The Red Light Winter was shortlisted for the Pulitzer but it didn't win. Are you going to follow on the footsteps of Sam Shepard and others and write a family drama or a somewhat politically correct drama in order to win the Pulitzer?

Probably not. If I ever win one of those big awards it will be a mistake on the committee’s part; a miscount or illogic caused by illness or a full moon. I admire many of those writers who have been given those accolades. It’s not something I’m setting out to achieve. If it were to happen, fine, but I’m not expecting it to.

How did you make a living before you became so well known?

I worked in book publishing for five years. After that I temped. I moved furniture. I was a bouncer in a bar. I taught a little bit. I played semi-pro basketball, too.
You’ve been living in Manhattan for many years, do you sense any cultural shift trending right now?

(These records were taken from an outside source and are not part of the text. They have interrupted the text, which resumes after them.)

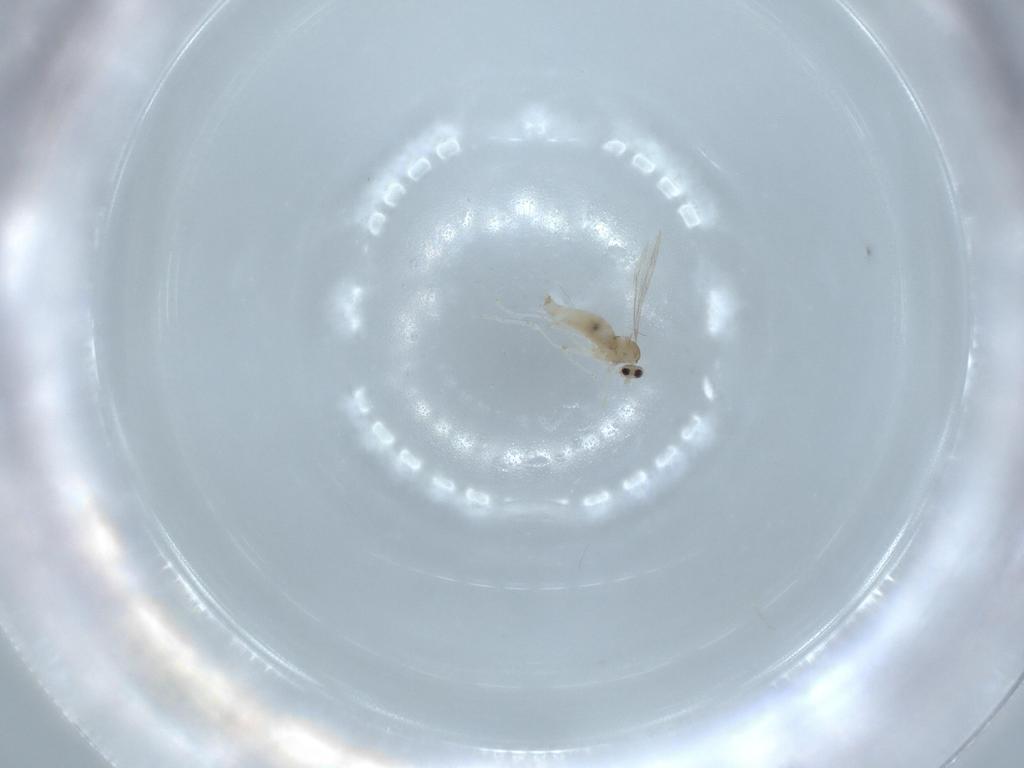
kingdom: Animalia
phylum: Arthropoda
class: Insecta
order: Diptera
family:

I live in the East village and there are a lot of rich kids living here now. I’m not sure if they’re students or trust-funders. It’s weird, though, because when I moved here in ’91 it was a much different vibe. It was definitely harder. There were crackhouses and all that. The homeless in the park were at war with the police. Now it feels very homogenized. It’s certainly safer, which is nice, but I do miss the edge a little.

Why are you are writing mostly young adult novels? Is passing the age of forty changing the way you see life, and how?

I love writing about teenagers because there’s just so much ripe possibility in their lives. It’s a caldron of sex and drugs and the pressure to achieve and SAT scores and what am I and who do I want to be. It’s all about questioning authority and finding your voice as a human being. Conflict is everywhere. And there’s puberty too. It’s an endless canvass. And I’ve never really grown up. I can still dunk a basketball. Maybe I’ll move on to writing adult protagonists after my knees go out.
Give me three examples of the most fashionable and unfashionable writing topics today.


The battered soldier.

The corrupt politician.

The misunderstood genius.


The awesome right-wing guru.

The anti-hero/anarchist with a dark heart.

Humanizing the child molester.

Thank you.
                                                                              Adam Rapp is one of the writers on the new season of IN TREATMENT on HBO. The series will air in October 2010.